Instruction A ::
Transcribe word for word the passage of the corosync mailing-list message that begins with "packets. Idea behind" and runs through "single node membership.".
** start Document segment **
Sherrard,
i could not determine which of these sub-threads to include this in, so
i am going to (reluctantly) top-post it.
i switched the transport to udp, and in limited testing i seem to not be
hitting the race condition. of course i have no idea whether this will
behave consistently, or which part of the knet vs udp setup makes the
most difference.
ie, is it the overhead of the crypto handshakes/setup? is there some
other knet layer that imparts additional delay in establishing
connection to other nodes? is the delay on the rebooted node, the
standing node, or both?
Very high level, what is happening in corosync when using udpu:
- Corosync started and begins in gather state -> sends "multicast"
(emulated by unicast to all expected members) message telling "I'm here
and this is my view of live nodes").
- In this state, corosync waits for answers
- When node receives this message it "multicast" same message with
updated view of live nodes
- After all nodes agrees, they move to next state (commit/recovery and
finally operational)
With udp, this happens instantly so most of the time corosync doesn't
even create single node membership, which would be created if no other
nodes exists and/or replies wouldn't be delivered on time.
Knet adds a layer which monitors links between each of the node and it
will make line active after it received configured number of "pong"
packets. Idea behind is to have evidence of reasonable stable line. As
long as line is not active no data packet goes thru (corosync traffic is
just "data"). This basically means, that initial corosync multicast is
not delivered to other nodes so corosync creates single node membership.
After line becomes active "multicast" is delivered to other nodes and
they move to gather state.
So to answer you question. "Delay" is on both nodes side because link is
not established between the nodes.
Honza
ultimate i have to remind myself that "a race condition is a race
condition", and that you can't chase micro-second improvements that may
lessen the chance of triggering it. you have to solve the underlying
problem.
thanks again folks, for your help, and the great work you are doing.
On 4/7/20 4:09 AM, Jan Friesse wrote:
Sherrard and Andrei
On 4/6/20 4:10 PM, Andrei Borzenkov wrote:
06.04.2020 20:57, Sherrard Burton пишет:
On 4/6/20 1:20 PM, Sherrard Burton wrote:
On 4/6/20 12:35 PM, Andrei Borzenkov wrote:
06.04.2020 17:05, Sherrard Burton пишет:
from the quorum node:
...
Apr 05 23:10:17 debug Client ::ffff:192.168.250.50:54462 (cluster
xen-nfs01_xen-nfs02, node_id 1) sent quorum node list.
Apr 05 23:10:17 debug msg seq num = 6
Apr 05 23:10:17 debug quorate = 0
Apr 05 23:10:17 debug node list:
Apr 05 23:10:17 debug node_id = 1, data_center_id = 0,
node_state
= member
Oops. How comes that node that was rebooted formed cluster all by
itself, without seeing the second node? Do you have two_nodes and/or
wait_for_all configured?
** end Document segment **
** start Supplied records **
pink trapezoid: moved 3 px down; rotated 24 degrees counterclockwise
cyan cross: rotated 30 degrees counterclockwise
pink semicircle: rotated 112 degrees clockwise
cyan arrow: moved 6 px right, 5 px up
** end Supplied records **
** start Supplied records **
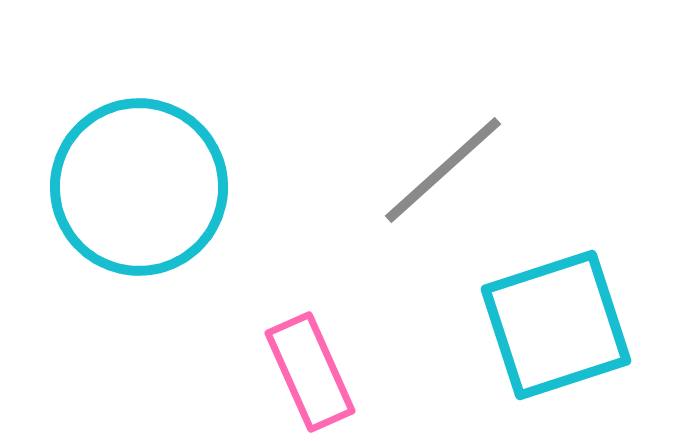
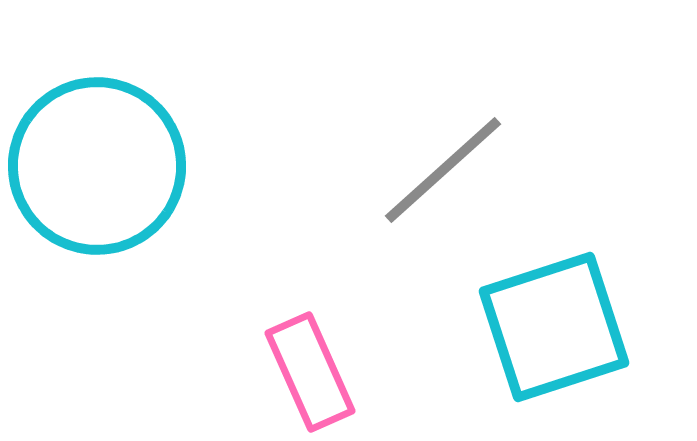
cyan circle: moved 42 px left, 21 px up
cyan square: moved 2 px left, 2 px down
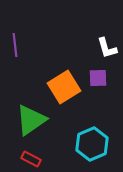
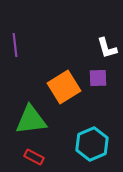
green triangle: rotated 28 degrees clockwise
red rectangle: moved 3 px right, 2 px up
** end Supplied records **
Instruction B ::
Pull out the rows verbatim, beginning with the row containing "pink trapezoid: moved" and continuing through the row containing "cyan arrow: moved 6 px right, 5 px up".

Reply A ::
packets. Idea behind is to have evidence of reasonable stable line. As
long as line is not active no data packet goes thru (corosync traffic is
just "data"). This basically means, that initial corosync multicast is
not delivered to other nodes so corosync creates single node membership.

Reply B ::
pink trapezoid: moved 3 px down; rotated 24 degrees counterclockwise
cyan cross: rotated 30 degrees counterclockwise
pink semicircle: rotated 112 degrees clockwise
cyan arrow: moved 6 px right, 5 px up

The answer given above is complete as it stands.